Document passage:
::::::::

Category Archives: Data

The Unitarian center: UK edition

Last year I made a somewhat silly mapping thought exercise: locating the geographic center of the membership of the Unitarian Universalist Association. That’s one way to describe what holds us all together, I suppose.

This year, I’ve sought out and geocoded all the member churches of the General Assembly of Unitarian and Free Christian Churches, in Great Britain. I have some observations and a map like I made for the UUA, but there are some lingering choices for how to render the map. So instead, I’ll tell where the centerpoint — er, centrepoint — for UK Unitarians, based on the reported quota numbers. (With the understanding that this probably isn’t an adequate way to measure membership, much less participation.)

The proper location is on a farm south of Barton-under-Needwood, in Staffordshire, just off the A38. Hardly the place for 3,600-plus Unitarians and Free Christians, who’d about double the population. So let’s call it nearby Burton upon Trent, which has about 44,000 residents and at least has a train station on a main line.

To tell you the truth, I was hoping for Ashby-de-la-Zouch (for the name alone).

Map of Unitarian Universalist Association-member congregations

Voila! A map of Unitarian Universalist Association-member congregations — click in, if you’re on the main page —

Or click here. (You may need to zoom in a level to see the detail.)

For size, I’ve restricted the map to the continental United States and southern Canada — also, because I’m using a free-of-charge Mapbox account. (This one map takes up 80% of the free allotment.) It didn’t take as long to make this project as I feared, but that’s because I had already prepared the lat-long data. (Accordingly, it’s only as fresh as February.) Indeed, much of the time was just playing with my options.

Note: the purple circles are congregations, with the area of the circle scaled to the size of the congregation. So emerging congregations (having no reported members) and those with membership 12 and under appear as a single point.

Scout around it. I’d love to know

  1. what discoveries you make, and
  2. what features you would like to see in future versions

Unfellowshipped ministers in Unitarian Universalist congregations

There no reason (anymore, from a Universalist perspective) that a minister without ministerial fellowship in the UUA can’t serve a UU congregation. There are some denominational oddments around inclusions in directories — unimportant to the living — so I have to think the reason to note such in our once-print, now-online directory is to note who’s not in the guild. (The auslander clergy were marked with a # — alas, not in scarlet ink.)

::::::::

Complete the following:
(1) List every town or village named in the blog archive. Leave out counties and countries.
(2) Extend the blog archive's final post on unfellowshipped ministers in Unitarian Universalist congregations, picking up after its closing sentence.

Dataset excerpt:
::::::::

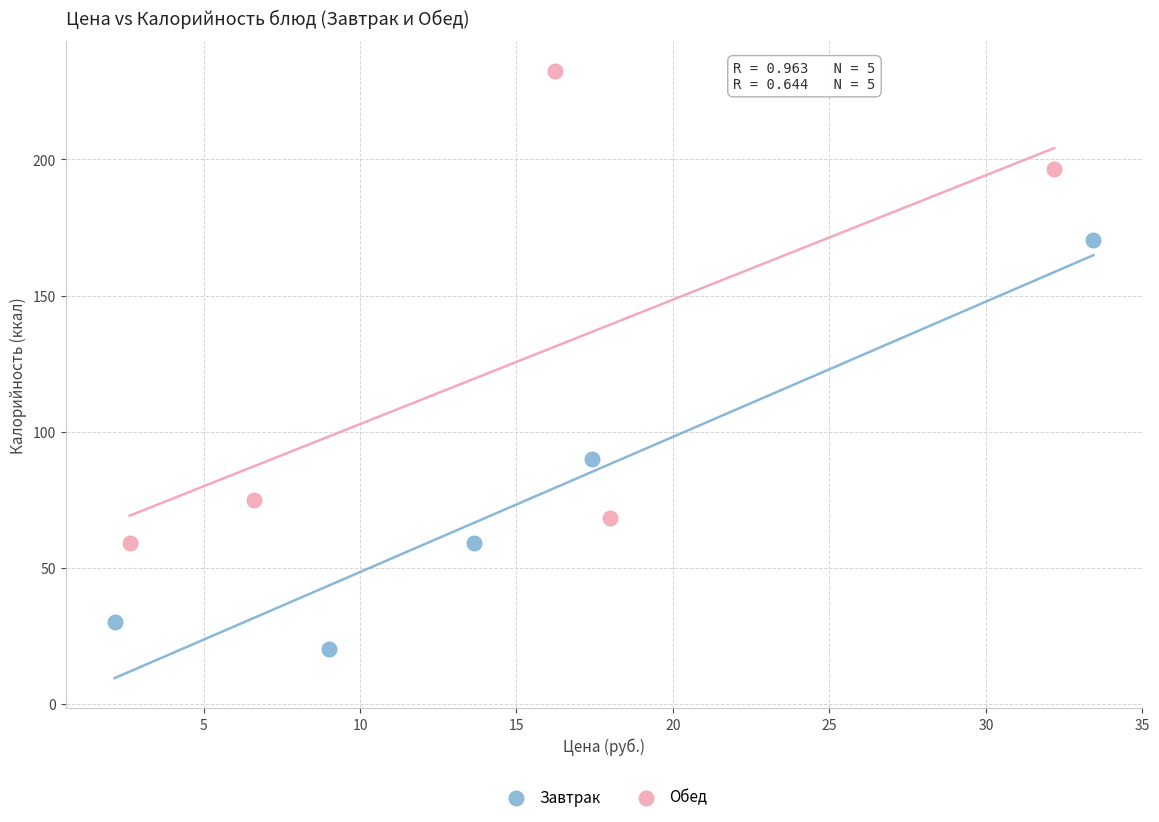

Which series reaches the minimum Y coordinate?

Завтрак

::::::::

Replies:
(1) Barton-under-Needwood, Burton upon Trent, Ashby-de-la-Zouch

(2)
Noodling around the online directory and the General Assembly certification numbers to re-set the UUA geographic epicenter — to come — I discovered the notation lives, and thanks to a customized Google search can see the list all in one place. More than I would have guessed, too. The term “Non UU” may not be quite fair — some of these ministers must surely be members of the churches they serve. Some are in federated and multi-denominational parishes; others are in out-of-the-way areas. But not all. Many emerited. An interesting mix.

See them here.

Chosing an e-reader

I wanted a e-book reader since I’m reading more these day, and particularly in time for General Assembly, including the bus ride to and fro. Discussed this last year, and had ruled out the Kindle as being too wed to a proprietary e-book format.  Interested, initially, in the newly-released Barnes and Noble Nook Simple Touch Reader — which seems to be poised as a basic Kindle competitor — until I held actually one and read the specs, and found them wanting.  In short, I thought it too wide (even if lighter) and I wanted to read not books and other documents, but also listen to music and I do appreciate the color images, if not the lower battery life. But the lack of PDF support was the killer.

So I bought the Nook Color, even though it’s more than $100 more.

But I’m still learning it and not completely sold. Indeed, I’m not Barnes and Noble’s ideal reader; for one, I’m more likely to download historic, public domain PDFs from Google Books or Archive.org than buy a new composition, for which I’m still prone to paper. And that’s the rub. It seems that the Google Book PDFs have encoding that make them unreadable, and must be altered — and I’ve got to figure out how to do that — first. Or the Google Books epubs, because they’re generated from a converted scan of the original are thick with typos and gemlins, which makes some practically unreadable.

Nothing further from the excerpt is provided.